APELAÇÃO / REMESSA NECESSÁRIA (1728) Nº 5001051-90.2019.4.03.6105
RELATOR: Gab. 11 - DES. FED. ANDRÉ NABARRETE
APELANTE: UNIAO FEDERAL - FAZENDA NACIONAL
APELADO: SYNGENTA PROTECAO DE CULTIVOS LTDA
Advogado do(a) APELADO: MARIA HELENA TAVARES DE PINHO TINOCO SOARES - SP112499-A
OUTROS PARTICIPANTES:
APELAÇÃO / REMESSA NECESSÁRIA (1728) Nº 5001051-90.2019.4.03.6105 RELATOR: Gab. 11 - DES. FED. ANDRÉ NABARRETE APELANTE: UNIAO FEDERAL - FAZENDA NACIONAL APELADO: SYNGENTA PROTECAO DE CULTIVOS LTDA Advogado do(a) APELADO: MARIA HELENA TAVARES DE PINHO TINOCO SOARES - SP112499-A OUTROS PARTICIPANTES: [ialima] R E L A T Ó R I O Remessa oficial e apelação interposta pela União contra decisão que, em sede de mandado de segurança, concedeu a ordem para: a) determinar a não inclusão das despesas de frete e seguro na base de cálculo do imposto de importação; b) reconhecer o direito à restituição administrativa ou compensação dos valores indevidamente recolhidos com os tributos administrados pela Secretaria da Receita Federal do Brasil, desde o quinquênio que antecedeu o ajuizamento da ação (Id 155915347 e 155915360).
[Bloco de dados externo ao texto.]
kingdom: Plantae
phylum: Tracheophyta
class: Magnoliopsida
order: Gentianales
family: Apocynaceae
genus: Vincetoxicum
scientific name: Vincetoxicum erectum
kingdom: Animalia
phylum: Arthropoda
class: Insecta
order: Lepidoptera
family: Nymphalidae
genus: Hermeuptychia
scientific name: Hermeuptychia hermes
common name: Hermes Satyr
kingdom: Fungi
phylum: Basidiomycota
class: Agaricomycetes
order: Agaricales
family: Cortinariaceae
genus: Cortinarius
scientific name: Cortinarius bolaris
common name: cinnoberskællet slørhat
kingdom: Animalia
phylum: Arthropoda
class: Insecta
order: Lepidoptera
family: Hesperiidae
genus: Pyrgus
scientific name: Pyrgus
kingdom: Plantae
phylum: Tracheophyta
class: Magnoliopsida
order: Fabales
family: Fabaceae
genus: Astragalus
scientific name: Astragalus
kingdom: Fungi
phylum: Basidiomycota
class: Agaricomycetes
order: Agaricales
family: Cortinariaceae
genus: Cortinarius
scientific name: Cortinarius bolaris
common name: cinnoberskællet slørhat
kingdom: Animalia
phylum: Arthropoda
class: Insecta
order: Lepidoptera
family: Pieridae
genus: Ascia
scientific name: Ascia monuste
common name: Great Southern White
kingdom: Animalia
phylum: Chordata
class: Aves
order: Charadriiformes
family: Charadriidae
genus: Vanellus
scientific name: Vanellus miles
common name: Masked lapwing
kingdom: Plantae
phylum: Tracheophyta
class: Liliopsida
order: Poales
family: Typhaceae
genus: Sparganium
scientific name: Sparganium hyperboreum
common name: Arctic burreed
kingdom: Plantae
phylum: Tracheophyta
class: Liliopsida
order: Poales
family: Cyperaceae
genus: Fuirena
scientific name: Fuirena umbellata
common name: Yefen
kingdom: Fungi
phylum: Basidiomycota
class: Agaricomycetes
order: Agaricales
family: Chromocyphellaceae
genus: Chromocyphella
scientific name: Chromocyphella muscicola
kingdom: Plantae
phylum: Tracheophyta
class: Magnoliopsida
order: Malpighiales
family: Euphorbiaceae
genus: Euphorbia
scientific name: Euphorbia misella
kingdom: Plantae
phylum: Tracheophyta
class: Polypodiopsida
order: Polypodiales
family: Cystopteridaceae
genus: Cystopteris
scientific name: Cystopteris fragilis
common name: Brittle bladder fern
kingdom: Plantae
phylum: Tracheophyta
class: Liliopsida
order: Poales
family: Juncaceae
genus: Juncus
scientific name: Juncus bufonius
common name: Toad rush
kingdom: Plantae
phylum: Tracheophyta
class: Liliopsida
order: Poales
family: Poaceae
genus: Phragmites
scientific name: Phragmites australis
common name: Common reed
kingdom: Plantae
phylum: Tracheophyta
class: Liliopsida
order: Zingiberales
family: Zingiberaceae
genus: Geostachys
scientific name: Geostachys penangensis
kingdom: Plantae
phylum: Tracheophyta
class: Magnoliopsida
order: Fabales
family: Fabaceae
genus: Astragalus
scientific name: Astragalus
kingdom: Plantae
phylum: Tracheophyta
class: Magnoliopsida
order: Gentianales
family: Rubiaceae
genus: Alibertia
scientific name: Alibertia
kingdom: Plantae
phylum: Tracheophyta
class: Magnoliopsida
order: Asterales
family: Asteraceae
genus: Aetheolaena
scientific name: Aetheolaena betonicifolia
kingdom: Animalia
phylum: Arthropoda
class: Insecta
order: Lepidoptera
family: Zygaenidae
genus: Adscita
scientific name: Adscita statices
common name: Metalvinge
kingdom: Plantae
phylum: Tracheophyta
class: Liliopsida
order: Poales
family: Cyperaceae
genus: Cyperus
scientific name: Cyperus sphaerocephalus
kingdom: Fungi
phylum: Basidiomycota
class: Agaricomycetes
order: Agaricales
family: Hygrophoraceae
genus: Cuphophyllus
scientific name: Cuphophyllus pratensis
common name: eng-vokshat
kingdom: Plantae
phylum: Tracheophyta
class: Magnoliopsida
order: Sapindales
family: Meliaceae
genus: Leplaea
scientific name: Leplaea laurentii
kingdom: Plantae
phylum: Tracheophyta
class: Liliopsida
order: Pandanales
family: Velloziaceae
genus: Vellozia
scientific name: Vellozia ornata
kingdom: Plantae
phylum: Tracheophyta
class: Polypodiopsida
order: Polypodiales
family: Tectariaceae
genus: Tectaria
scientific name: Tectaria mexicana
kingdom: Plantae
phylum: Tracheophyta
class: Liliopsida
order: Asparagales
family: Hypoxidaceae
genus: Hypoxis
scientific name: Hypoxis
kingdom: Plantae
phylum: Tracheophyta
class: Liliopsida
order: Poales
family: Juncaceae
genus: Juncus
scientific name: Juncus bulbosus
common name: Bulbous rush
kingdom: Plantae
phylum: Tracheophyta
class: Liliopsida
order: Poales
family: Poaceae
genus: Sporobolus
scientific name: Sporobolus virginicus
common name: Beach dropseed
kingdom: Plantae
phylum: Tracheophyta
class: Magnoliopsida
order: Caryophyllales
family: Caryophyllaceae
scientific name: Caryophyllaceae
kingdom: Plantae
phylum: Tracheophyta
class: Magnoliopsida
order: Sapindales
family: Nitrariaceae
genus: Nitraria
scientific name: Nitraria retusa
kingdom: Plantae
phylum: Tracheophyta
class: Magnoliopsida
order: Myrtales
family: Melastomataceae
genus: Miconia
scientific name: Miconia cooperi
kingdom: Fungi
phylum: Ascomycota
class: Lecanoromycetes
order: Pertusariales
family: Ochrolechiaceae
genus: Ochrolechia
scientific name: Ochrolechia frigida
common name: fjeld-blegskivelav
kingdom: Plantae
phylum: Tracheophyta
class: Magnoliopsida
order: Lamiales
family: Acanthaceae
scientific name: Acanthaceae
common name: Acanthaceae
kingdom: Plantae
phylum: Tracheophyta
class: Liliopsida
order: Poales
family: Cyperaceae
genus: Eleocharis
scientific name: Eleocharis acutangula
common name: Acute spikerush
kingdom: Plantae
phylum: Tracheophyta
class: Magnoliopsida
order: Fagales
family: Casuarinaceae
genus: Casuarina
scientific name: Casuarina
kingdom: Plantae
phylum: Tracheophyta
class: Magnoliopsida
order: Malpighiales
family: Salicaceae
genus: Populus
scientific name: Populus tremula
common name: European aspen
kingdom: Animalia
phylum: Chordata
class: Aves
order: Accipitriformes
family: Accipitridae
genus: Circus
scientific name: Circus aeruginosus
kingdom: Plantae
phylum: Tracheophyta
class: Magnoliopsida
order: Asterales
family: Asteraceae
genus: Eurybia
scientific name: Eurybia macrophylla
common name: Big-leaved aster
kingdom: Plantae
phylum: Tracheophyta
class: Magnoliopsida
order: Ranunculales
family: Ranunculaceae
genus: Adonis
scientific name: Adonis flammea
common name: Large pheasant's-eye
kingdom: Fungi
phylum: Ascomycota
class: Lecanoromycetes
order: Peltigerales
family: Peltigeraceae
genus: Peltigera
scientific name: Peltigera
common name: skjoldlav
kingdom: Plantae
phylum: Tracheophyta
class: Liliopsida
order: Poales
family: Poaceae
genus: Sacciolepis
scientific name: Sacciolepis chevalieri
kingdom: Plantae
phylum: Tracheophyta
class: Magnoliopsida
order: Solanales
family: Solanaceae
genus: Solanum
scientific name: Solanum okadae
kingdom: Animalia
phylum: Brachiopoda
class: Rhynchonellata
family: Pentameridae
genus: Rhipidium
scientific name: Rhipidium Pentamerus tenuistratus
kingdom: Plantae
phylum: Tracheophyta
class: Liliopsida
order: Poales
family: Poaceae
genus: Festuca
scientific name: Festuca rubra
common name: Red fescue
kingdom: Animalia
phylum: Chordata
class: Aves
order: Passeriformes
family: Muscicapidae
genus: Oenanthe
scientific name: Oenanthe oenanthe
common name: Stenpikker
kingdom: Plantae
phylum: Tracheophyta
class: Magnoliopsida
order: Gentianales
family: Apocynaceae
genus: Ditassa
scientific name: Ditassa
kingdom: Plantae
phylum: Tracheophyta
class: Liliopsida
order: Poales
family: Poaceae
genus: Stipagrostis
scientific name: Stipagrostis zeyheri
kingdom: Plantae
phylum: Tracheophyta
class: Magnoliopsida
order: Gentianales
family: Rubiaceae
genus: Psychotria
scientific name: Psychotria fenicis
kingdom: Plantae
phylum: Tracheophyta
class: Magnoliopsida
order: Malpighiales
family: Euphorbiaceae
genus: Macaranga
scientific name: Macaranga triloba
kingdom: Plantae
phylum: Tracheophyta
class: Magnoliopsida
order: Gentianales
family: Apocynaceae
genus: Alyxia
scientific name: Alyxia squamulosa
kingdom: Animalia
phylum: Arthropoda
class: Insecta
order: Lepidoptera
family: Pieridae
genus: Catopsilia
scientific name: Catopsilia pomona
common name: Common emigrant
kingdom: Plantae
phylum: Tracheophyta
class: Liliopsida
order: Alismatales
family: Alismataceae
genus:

Opostos embargos de declaração (Id 155915364), foram rejeitados (Id 155915365). Aduz (Id 155915376) que: a) o decisum está fundamentado na ilegalidade do §3º do artigo 4º da Instrução Normativa SRF n.º 327/2003, que, no entanto, não trata de seguro e frete internacionais, mas da inclusão das despesas de capatazia no cálculo do valor aduaneiro; b) a inclusão das despesas de seguro e frete internacional no cálculo do valor aduaneiro está prevista no artigo 77 do Decreto n.º 6.759/09 (Regulamento Aduaneiro), em consonância com o Acordo sobre Implementação do Artigo VII do Acordo Geral sobre Tarifas e Comércio 1994 (AVA-GATT), aprovado pelo Decreto Legislativo nº 30/1994 e promulgado pelo Decreto nº 1.355/1994. Em contrarrazões (Id 155915383), a apelada requer o desprovimento do recurso. O parecer ministerial é no sentido de que seja dado prosseguimento ao feito (Id 156639277). É o relatório.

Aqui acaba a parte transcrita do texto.